**TO DO**:
Give the entries again, word for word.

(Collection entries)
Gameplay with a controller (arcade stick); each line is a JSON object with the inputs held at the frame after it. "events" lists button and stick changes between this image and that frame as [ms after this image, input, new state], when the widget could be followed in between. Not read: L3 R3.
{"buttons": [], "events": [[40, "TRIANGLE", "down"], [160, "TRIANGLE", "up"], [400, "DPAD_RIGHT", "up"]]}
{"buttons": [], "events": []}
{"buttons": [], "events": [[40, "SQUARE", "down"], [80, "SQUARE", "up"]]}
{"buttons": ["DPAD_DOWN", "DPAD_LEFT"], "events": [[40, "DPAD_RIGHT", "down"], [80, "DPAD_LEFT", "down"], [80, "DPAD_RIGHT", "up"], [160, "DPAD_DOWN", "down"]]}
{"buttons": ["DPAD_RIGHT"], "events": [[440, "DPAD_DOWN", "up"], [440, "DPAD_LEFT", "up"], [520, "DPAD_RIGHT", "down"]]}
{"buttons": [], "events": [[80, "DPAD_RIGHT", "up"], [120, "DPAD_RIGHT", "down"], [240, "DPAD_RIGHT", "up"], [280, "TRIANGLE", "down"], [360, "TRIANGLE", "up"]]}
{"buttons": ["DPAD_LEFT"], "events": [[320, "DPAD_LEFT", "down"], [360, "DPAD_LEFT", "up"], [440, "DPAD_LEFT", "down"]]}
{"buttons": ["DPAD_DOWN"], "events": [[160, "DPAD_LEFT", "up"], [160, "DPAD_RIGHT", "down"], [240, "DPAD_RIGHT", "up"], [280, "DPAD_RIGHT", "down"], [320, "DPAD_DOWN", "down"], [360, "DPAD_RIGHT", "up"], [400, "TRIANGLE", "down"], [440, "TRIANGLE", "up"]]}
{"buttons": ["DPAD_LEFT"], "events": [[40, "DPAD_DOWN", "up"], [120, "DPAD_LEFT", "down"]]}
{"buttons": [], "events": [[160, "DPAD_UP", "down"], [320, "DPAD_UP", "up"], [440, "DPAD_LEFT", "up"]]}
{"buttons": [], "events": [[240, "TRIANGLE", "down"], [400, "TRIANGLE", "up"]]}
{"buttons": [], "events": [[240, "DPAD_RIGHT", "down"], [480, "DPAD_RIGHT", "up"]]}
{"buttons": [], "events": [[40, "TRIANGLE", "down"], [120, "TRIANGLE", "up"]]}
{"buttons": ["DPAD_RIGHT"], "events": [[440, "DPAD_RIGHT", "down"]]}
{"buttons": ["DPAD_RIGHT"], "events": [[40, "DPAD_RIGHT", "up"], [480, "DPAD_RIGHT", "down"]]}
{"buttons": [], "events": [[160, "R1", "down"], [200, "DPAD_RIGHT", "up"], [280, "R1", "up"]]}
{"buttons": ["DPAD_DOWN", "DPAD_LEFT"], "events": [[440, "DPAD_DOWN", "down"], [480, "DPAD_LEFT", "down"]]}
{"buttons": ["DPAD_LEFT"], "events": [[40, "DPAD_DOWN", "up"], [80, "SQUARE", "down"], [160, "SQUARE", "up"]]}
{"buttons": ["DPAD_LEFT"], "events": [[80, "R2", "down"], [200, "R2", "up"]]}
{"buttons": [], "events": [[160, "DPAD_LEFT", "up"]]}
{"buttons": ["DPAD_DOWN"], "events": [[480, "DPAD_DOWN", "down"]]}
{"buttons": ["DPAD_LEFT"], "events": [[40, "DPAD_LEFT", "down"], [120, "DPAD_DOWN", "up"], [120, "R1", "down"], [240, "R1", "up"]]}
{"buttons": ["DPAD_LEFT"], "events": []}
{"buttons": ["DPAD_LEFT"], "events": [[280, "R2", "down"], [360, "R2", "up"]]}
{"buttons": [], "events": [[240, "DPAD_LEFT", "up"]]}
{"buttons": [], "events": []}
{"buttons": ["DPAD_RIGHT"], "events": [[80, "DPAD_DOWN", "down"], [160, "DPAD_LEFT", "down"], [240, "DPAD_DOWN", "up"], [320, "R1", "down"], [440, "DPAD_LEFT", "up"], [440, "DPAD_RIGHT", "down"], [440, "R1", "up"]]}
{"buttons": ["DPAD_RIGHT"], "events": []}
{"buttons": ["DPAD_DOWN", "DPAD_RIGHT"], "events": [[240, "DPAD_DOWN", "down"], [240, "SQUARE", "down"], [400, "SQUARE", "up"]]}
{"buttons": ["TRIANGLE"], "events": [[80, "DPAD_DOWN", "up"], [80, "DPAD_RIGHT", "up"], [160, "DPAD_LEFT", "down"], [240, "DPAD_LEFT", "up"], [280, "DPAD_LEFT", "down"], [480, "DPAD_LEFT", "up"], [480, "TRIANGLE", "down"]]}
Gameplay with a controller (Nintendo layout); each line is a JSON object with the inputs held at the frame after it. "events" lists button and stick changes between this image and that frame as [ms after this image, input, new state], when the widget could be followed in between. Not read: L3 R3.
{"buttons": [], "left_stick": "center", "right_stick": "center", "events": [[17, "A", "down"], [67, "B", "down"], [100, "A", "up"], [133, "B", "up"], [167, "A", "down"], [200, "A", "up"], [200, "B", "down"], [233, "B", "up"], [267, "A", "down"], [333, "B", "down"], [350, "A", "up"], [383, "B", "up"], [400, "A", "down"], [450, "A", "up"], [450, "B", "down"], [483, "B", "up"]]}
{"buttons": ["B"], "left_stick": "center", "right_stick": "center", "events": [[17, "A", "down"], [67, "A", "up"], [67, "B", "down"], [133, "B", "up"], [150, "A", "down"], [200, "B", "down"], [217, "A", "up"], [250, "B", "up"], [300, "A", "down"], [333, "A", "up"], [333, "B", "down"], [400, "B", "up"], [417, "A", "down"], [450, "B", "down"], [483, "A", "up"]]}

**ANSWER TO THIS EXERCISE**:
Gameplay with a controller (arcade stick); each line is a JSON object with the inputs held at the frame after it. "events" lists button and stick changes between this image and that frame as [ms after this image, input, new state], when the widget could be followed in between. Not read: L3 R3.
{"buttons": [], "events": [[40, "TRIANGLE", "down"], [160, "TRIANGLE", "up"], [400, "DPAD_RIGHT", "up"]]}
{"buttons": [], "events": []}
{"buttons": [], "events": [[40, "SQUARE", "down"], [80, "SQUARE", "up"]]}
{"buttons": ["DPAD_DOWN", "DPAD_LEFT"], "events": [[40, "DPAD_RIGHT", "down"], [80, "DPAD_LEFT", "down"], [80, "DPAD_RIGHT", "up"], [160, "DPAD_DOWN", "down"]]}
{"buttons": ["DPAD_RIGHT"], "events": [[440, "DPAD_DOWN", "up"], [440, "DPAD_LEFT", "up"], [520, "DPAD_RIGHT", "down"]]}
{"buttons": [], "events": [[80, "DPAD_RIGHT", "up"], [120, "DPAD_RIGHT", "down"], [240, "DPAD_RIGHT", "up"], [280, "TRIANGLE", "down"], [360, "TRIANGLE", "up"]]}
{"buttons": ["DPAD_LEFT"], "events": [[320, "DPAD_LEFT", "down"], [360, "DPAD_LEFT", "up"], [440, "DPAD_LEFT", "down"]]}
{"buttons": ["DPAD_DOWN"], "events": [[160, "DPAD_LEFT", "up"], [160, "DPAD_RIGHT", "down"], [240, "DPAD_RIGHT", "up"], [280, "DPAD_RIGHT", "down"], [320, "DPAD_DOWN", "down"], [360, "DPAD_RIGHT", "up"], [400, "TRIANGLE", "down"], [440, "TRIANGLE", "up"]]}
{"buttons": ["DPAD_LEFT"], "events": [[40, "DPAD_DOWN", "up"], [120, "DPAD_LEFT", "down"]]}
{"buttons": [], "events": [[160, "DPAD_UP", "down"], [320, "DPAD_UP", "up"], [440, "DPAD_LEFT", "up"]]}
{"buttons": [], "events": [[240, "TRIANGLE", "down"], [400, "TRIANGLE", "up"]]}
{"buttons": [], "events": [[240, "DPAD_RIGHT", "down"], [480, "DPAD_RIGHT", "up"]]}
{"buttons": [], "events": [[40, "TRIANGLE", "down"], [120, "TRIANGLE", "up"]]}
{"buttons": ["DPAD_RIGHT"], "events": [[440, "DPAD_RIGHT", "down"]]}
{"buttons": ["DPAD_RIGHT"], "events": [[40, "DPAD_RIGHT", "up"], [480, "DPAD_RIGHT", "down"]]}
{"buttons": [], "events": [[160, "R1", "down"], [200, "DPAD_RIGHT", "up"], [280, "R1", "up"]]}
{"buttons": ["DPAD_DOWN", "DPAD_LEFT"], "events": [[440, "DPAD_DOWN", "down"], [480, "DPAD_LEFT", "down"]]}
{"buttons": ["DPAD_LEFT"], "events": [[40, "DPAD_DOWN", "up"], [80, "SQUARE", "down"], [160, "SQUARE", "up"]]}
{"buttons": ["DPAD_LEFT"], "events": [[80, "R2", "down"], [200, "R2", "up"]]}
{"buttons": [], "events": [[160, "DPAD_LEFT", "up"]]}
{"buttons": ["DPAD_DOWN"], "events": [[480, "DPAD_DOWN", "down"]]}
{"buttons": ["DPAD_LEFT"], "events": [[40, "DPAD_LEFT", "down"], [120, "DPAD_DOWN", "up"], [120, "R1", "down"], [240, "R1", "up"]]}
{"buttons": ["DPAD_LEFT"], "events": []}
{"buttons": ["DPAD_LEFT"], "events": [[280, "R2", "down"], [360, "R2", "up"]]}
{"buttons": [], "events": [[240, "DPAD_LEFT", "up"]]}
{"buttons": [], "events": []}
{"buttons": ["DPAD_RIGHT"], "events": [[80, "DPAD_DOWN", "down"], [160, "DPAD_LEFT", "down"], [240, "DPAD_DOWN", "up"], [320, "R1", "down"], [440, "DPAD_LEFT", "up"], [440, "DPAD_RIGHT", "down"], [440, "R1", "up"]]}
{"buttons": ["DPAD_RIGHT"], "events": []}
{"buttons": ["DPAD_DOWN", "DPAD_RIGHT"], "events": [[240, "DPAD_DOWN", "down"], [240, "SQUARE", "down"], [400, "SQUARE", "up"]]}
{"buttons": ["TRIANGLE"], "events": [[80, "DPAD_DOWN", "up"], [80, "DPAD_RIGHT", "up"], [160, "DPAD_LEFT", "down"], [240, "DPAD_LEFT", "up"], [280, "DPAD_LEFT", "down"], [480, "DPAD_LEFT", "up"], [480, "TRIANGLE", "down"]]}
Gameplay with a controller (Nintendo layout); each line is a JSON object with the inputs held at the frame after it. "events" lists button and stick changes between this image and that frame as [ms after this image, input, new state], when the widget could be followed in between. Not read: L3 R3.
{"buttons": [], "left_stick": "center", "right_stick": "center", "events": [[17, "A", "down"], [67, "B", "down"], [100, "A", "up"], [133, "B", "up"], [167, "A", "down"], [200, "A", "up"], [200, "B", "down"], [233, "B", "up"], [267, "A", "down"], [333, "B", "down"], [350, "A", "up"], [383, "B", "up"], [400, "A", "down"], [450, "A", "up"], [450, "B", "down"], [483, "B", "up"]]}
{"buttons": ["B"], "left_stick": "center", "right_stick": "center", "events": [[17, "A", "down"], [67, "A", "up"], [67, "B", "down"], [133, "B", "up"], [150, "A", "down"], [200, "B", "down"], [217, "A", "up"], [250, "B", "up"], [300, "A", "down"], [333, "A", "up"], [333, "B", "down"], [400, "B", "up"], [417, "A", "down"], [450, "B", "down"], [483, "A", "up"]]}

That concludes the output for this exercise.